▸ Instructions for the task: Report only the number of lines in the entries below that hold the word "TTauri".

(Dataset entries)
BEGIN

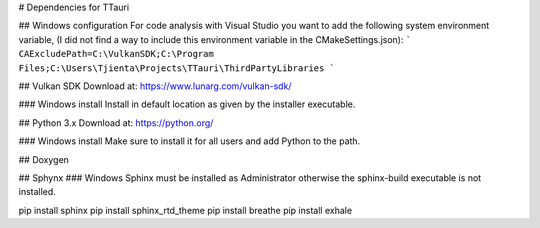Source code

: # Dependencies for TTauri

## Windows configuration
For code analysis with Visual Studio you want to add the following system environment variable, (I did
not find a way to include this environment variable in the CMakeSettings.json):
```
CAExcludePath=C:\VulkanSDK;C:\Program Files;C:\Users\Tjienta\Projects\TTauri\ThirdPartyLibraries
```


## Vulkan SDK
Download at: https://www.lunarg.com/vulkan-sdk/

### Windows install
Install in default location as given by the installer executable.

## Python 3.x
Download at: https://python.org/

### Windows install
Make sure to install it for all users and add Python to the path.

## Doxygen

## Sphynx
### Windows
Sphinx must be installed as Administrator otherwise the sphinx-build executable
is not installed.

pip install sphinx
pip install sphinx_rtd_theme
pip install breathe
pip install exhale
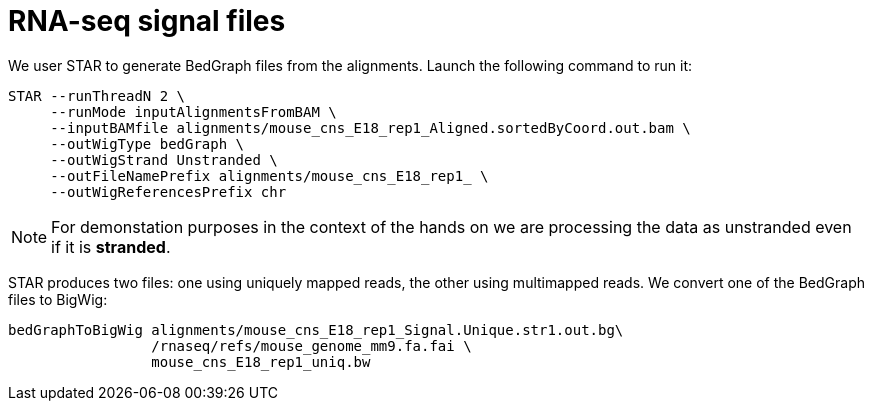= RNA-seq signal files

We user STAR to generate BedGraph files from the alignments. Launch the following command to run it:

[source,bash,subs="{markup-in-source}"]
----
STAR --runThreadN 2 \
     --runMode inputAlignmentsFromBAM \
     --inputBAMfile alignments/mouse_cns_E18_rep1_Aligned.sortedByCoord.out.bam \
     --outWigType bedGraph \
     --outWigStrand Unstranded \
     --outFileNamePrefix alignments/mouse_cns_E18_rep1_ \
     --outWigReferencesPrefix chr
----

NOTE: For demonstation purposes in the context of the hands on we are processing the data as unstranded even if it is [crg]#**stranded**#.

STAR produces two files: one using uniquely mapped reads, the other using multimapped reads. We convert one of the BedGraph files to BigWig:

[source,bash,subs="{markup-in-source}"]
----
bedGraphToBigWig alignments/mouse_cns_E18_rep1_Signal.Unique.str1.out.bg\
                 /rnaseq/refs/mouse_genome_mm9.fa.fai \
                 mouse_cns_E18_rep1_uniq.bw
----

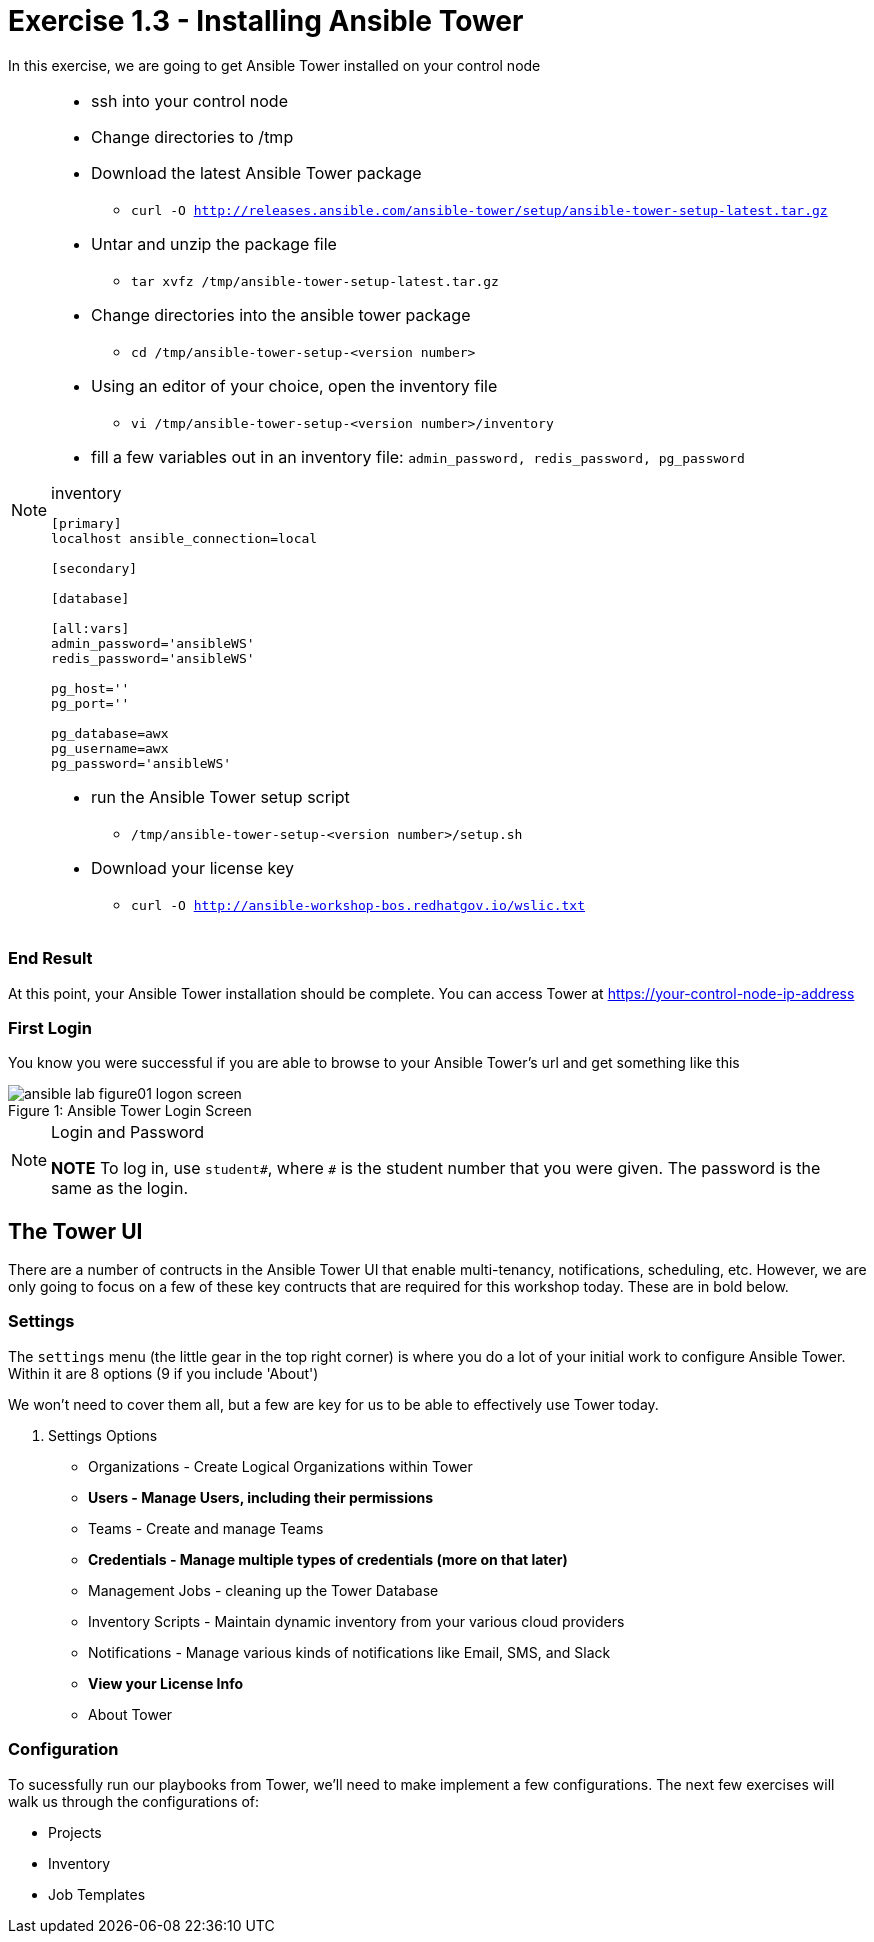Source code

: :tower_url: https://your-control-node-ip-address
:license_url: http://ansible-workshop-bos.redhatgov.io/wslic.txt

= Exercise 1.3 - Installing Ansible Tower

In this exercise, we are going to get Ansible Tower installed on your control node

[NOTE]
====
* ssh into your control node
* Change directories to /tmp
* Download the latest Ansible Tower package
- ```curl -O http://releases.ansible.com/ansible-tower/setup/ansible-tower-setup-latest.tar.gz```
* Untar and unzip the package file
- ```tar xvfz /tmp/ansible-tower-setup-latest.tar.gz```
* Change directories into the ansible tower package
- ```cd /tmp/ansible-tower-setup-<version number>```
* Using an editor of your choice, open the inventory file
- ```vi /tmp/ansible-tower-setup-<version number>/inventory```
* fill a few variables out in an inventory file: ```admin_password, redis_password, pg_password```

.inventory
[source,yaml]
----
[primary]
localhost ansible_connection=local

[secondary]

[database]

[all:vars]
admin_password='ansibleWS'
redis_password='ansibleWS'

pg_host=''
pg_port=''

pg_database=awx
pg_username=awx
pg_password='ansibleWS'
----
* run the Ansible Tower setup script
- ```/tmp/ansible-tower-setup-<version number>/setup.sh```
* Download your license key
- ```curl -O {license_url}```
====

=== End Result

At this point, your Ansible Tower installation should be complete.
You can access Tower at {tower_url}

=== First Login

You know you were successful if you are able to browse to your Ansible Tower's url and get something like this

image::ansible-lab-figure01-logon-screen.png[caption="Figure 1: ", title="Ansible Tower Login Screen"]

[NOTE]
.Login and Password
====
*NOTE* To log in, use `student#`, where `#` is the student number that you were given. The password is the same as the login.
====

== The Tower UI

There are a number of contructs in the Ansible Tower UI that enable multi-tenancy, notifications, scheduling, etc.
However, we are only going to focus on a few of these key contructs that are required for this workshop today.
These are in bold below.

=== Settings

The `settings` menu (the little gear in the top right corner) is where you do a lot of your initial work to configure Ansible Tower. Within it are 8 options (9 if you include 'About')

We won't need to cover them all, but a few are key for us to be able to effectively use Tower today.

. Settings Options
* Organizations - Create Logical Organizations within Tower
* *Users - Manage Users, including their permissions*
* Teams - Create and manage Teams
* *Credentials - Manage multiple types of credentials (more on that later)*
* Management Jobs - cleaning up the Tower Database
* Inventory Scripts - Maintain dynamic inventory from your various cloud providers
* Notifications - Manage various kinds of notifications like Email, SMS, and Slack
* *View your License Info*
* About Tower

=== Configuration

To sucessfully run our playbooks from Tower, we'll need to make implement a few configurations.
The next few exercises will walk us through the configurations of:

* Projects
* Inventory
* Job Templates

END

▸ Response to the exercise: 2